TASK TO COMPLETE: Could you copy out all the lines in the material below where the word "содержания" occurs?

DATA EXCERPTS:
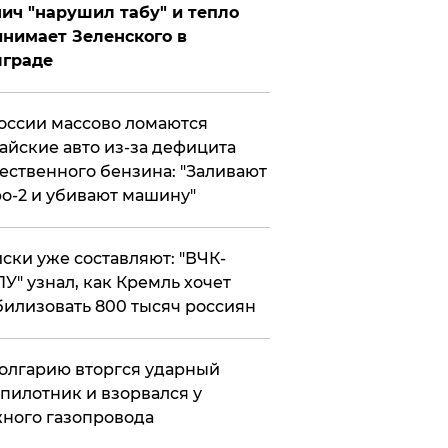
ич "нарушил табу" и тепло
нимает Зеленского в
лграде
оссии массово ломаются
айские авто из-за дефицита
ественного бензина: "Заливают
о-2 и убивают машину"
ски уже составляют: "ВЧК-
У" узнал, как Кремль хочет
илизовать 800 тысяч россиян
олгарию вторгся ударный
пилотник и взорвался у
ного газопровода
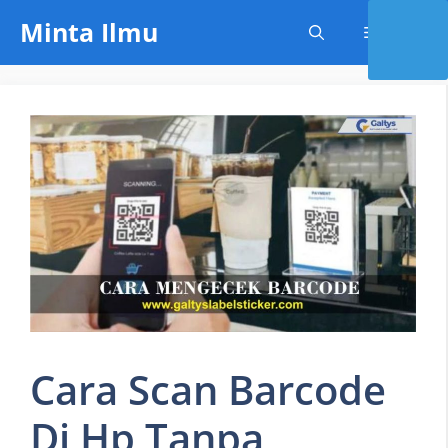
Skip
Minta Ilmu
Menu
to
content
Cara Scan Barcode
Di Hp Tanpa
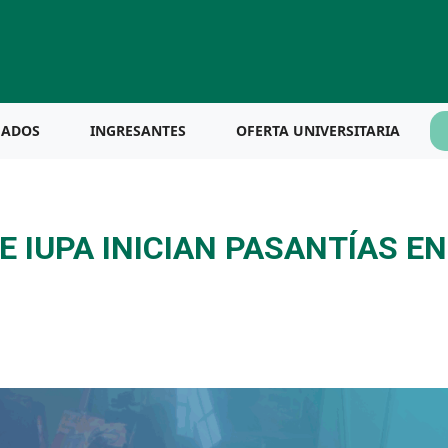
UADOS
INGRESANTES
OFERTA UNIVERSITARIA
 IUPA INICIAN PASANTÍAS EN 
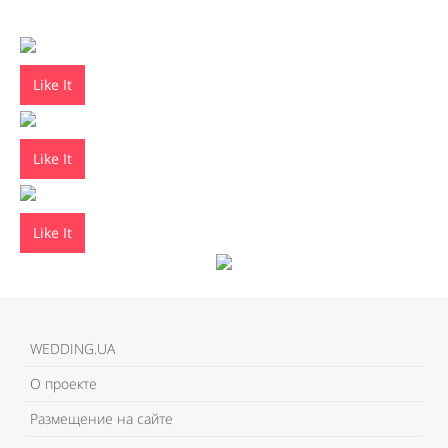
Like It
Like It
Like It
WEDDING.UA
О проекте
Размещение на сайте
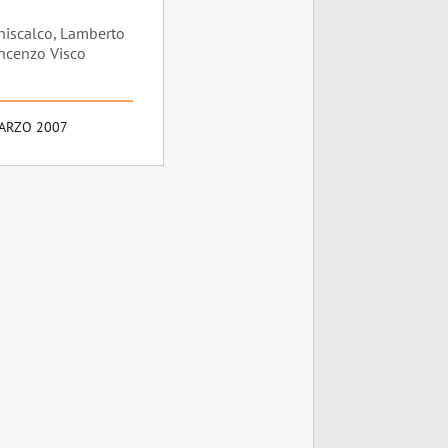
iscalco, Lamberto
incenzo Visco
ARZO 2007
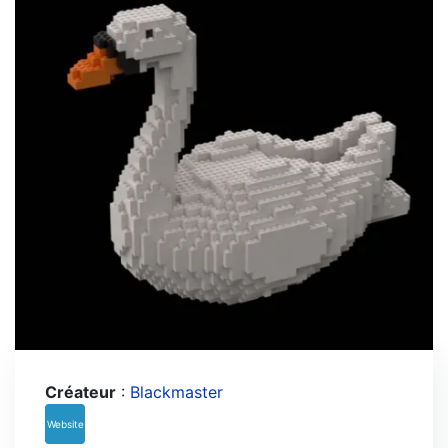
Créateur
:
Blackmaster
Website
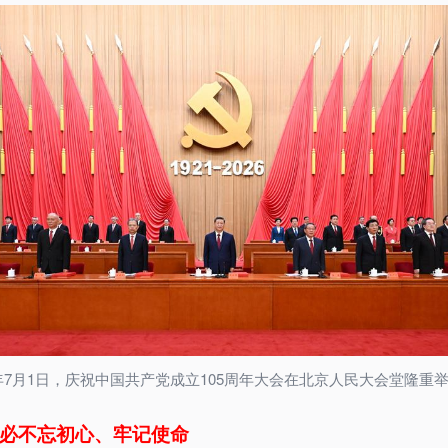
6年7月1日，庆祝中国共产党成立105周年大会在北京人民大会堂隆重
必不忘初心、牢记使命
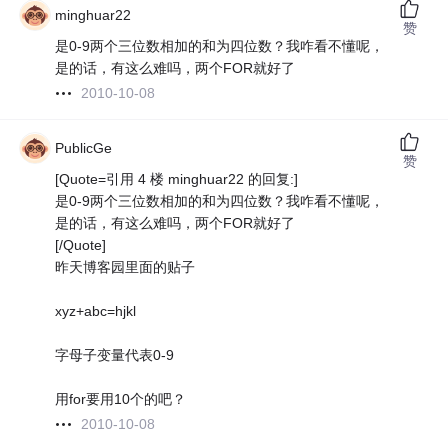
minghuar22
赞
是0-9两个三位数相加的和为四位数？我咋看不懂呢，
是的话，有这么难吗，两个FOR就好了
2010-10-08
PublicGe
赞
[Quote=引用 4 楼 minghuar22 的回复:]
是0-9两个三位数相加的和为四位数？我咋看不懂呢，
是的话，有这么难吗，两个FOR就好了
[/Quote]
昨天博客园里面的贴子
xyz+abc=hjkl
字母子变量代表0-9
用for要用10个的吧？
2010-10-08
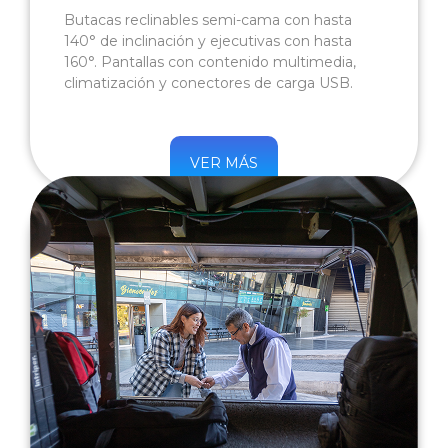
Butacas reclinables semi-cama con hasta
140° de inclinación y ejecutivas con hasta
160°. Pantallas con contenido multimedia,
climatización y conectores de carga USB.
VER MÁS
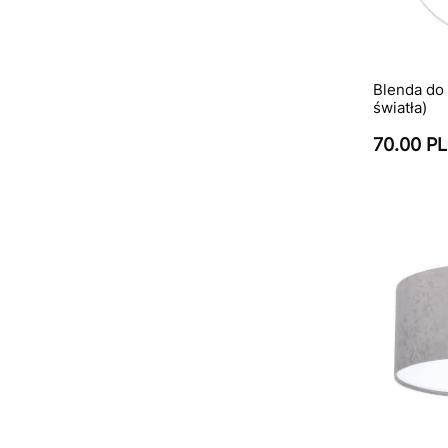
Blenda do
światła)
70.00 P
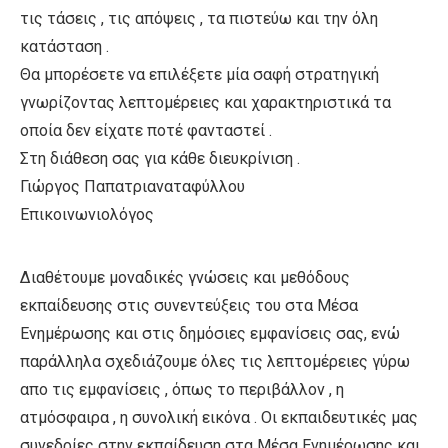
τις τάσεις , τις απόψεις , τα πιστεύω και την όλη
κατάσταση .
Θα μπορέσετε να επιλέξετε μία σαφή στρατηγική
γνωρίζοντας λεπτομέρειες και χαρακτηριστικά τα
οποία δεν είχατε ποτέ φανταστεί .
Στη διάθεση σας για κάθε διευκρίνιση .
Γιώργος Παπατριαναταφύλλου
Επικοινωνιολόγος
Διαθέτουμε μοναδικές γνώσεις και μεθόδους
εκπαίδευσης στις συνεντεύξεις του στα Μέσα
Ενημέρωσης και στις δημόσιες εμφανίσεις σας, ενώ
παράλληλα σχεδιάζουμε όλες τις λεπτομέρειες γύρω
απο τις εμφανίσεις , όπως το περιβάλλον , η
ατμόσφαιρα , η συνολική εικόνα . Οι εκπαιδευτικές μας
συνεδρίες στην εκπαίδευση στα Μέσα Ενημέρωσης και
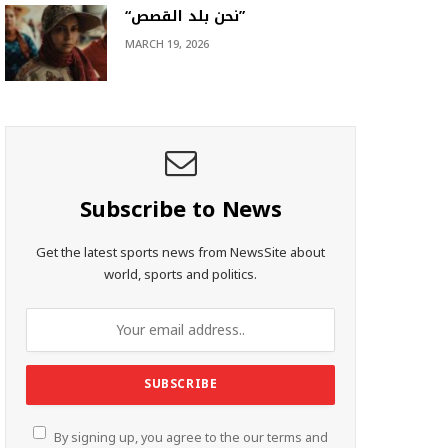
“نحن بلد القصص”
MARCH 19, 2026
Subscribe to News
Get the latest sports news from NewsSite about
world, sports and politics.
By signing up, you agree to the our terms and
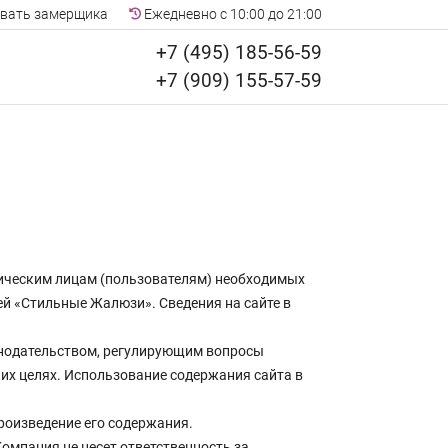
вать замерщика
Ежедневно с 10:00 до 21:00
+7 (495) 185-56-59
+7 (909) 155-57-59
ическим лицам (пользователям) необходимых
ей «Стильные Жалюзи». Сведения на сайте в
нодательством, регулирующим вопросы
ких целях. Использование содержания сайта в
роизведение его содержания.
омпания не несет ответственность за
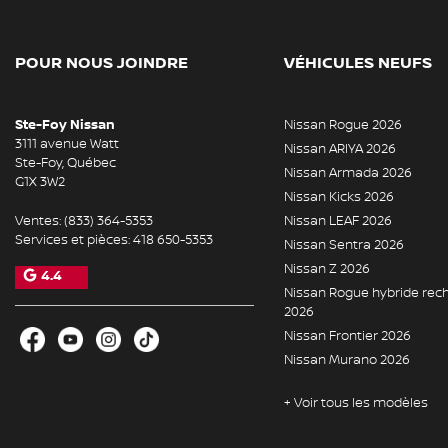
POUR NOUS JOINDRE
VÉHICULES NEUFS
Ste-Foy Nissan
Nissan Rogue 2026
3111 avenue Watt
Nissan ARIYA 2026
Ste-Foy
,
Québec
Nissan Armada 2026
G1X 3W2
Nissan Kicks 2026
Ventes:
(833) 364-5353
Nissan LEAF 2026
Services et pièces:
418 650-5353
Nissan Sentra 2026
Nissan Z 2026
4.4
Nissan Rogue hybride rec
2026
Nissan Frontier 2026
Nissan Murano 2026
+ Voir tous les modèles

ANSWER FOR THE TASK:
ких целях. Использование содержания сайта в
роизведение его содержания.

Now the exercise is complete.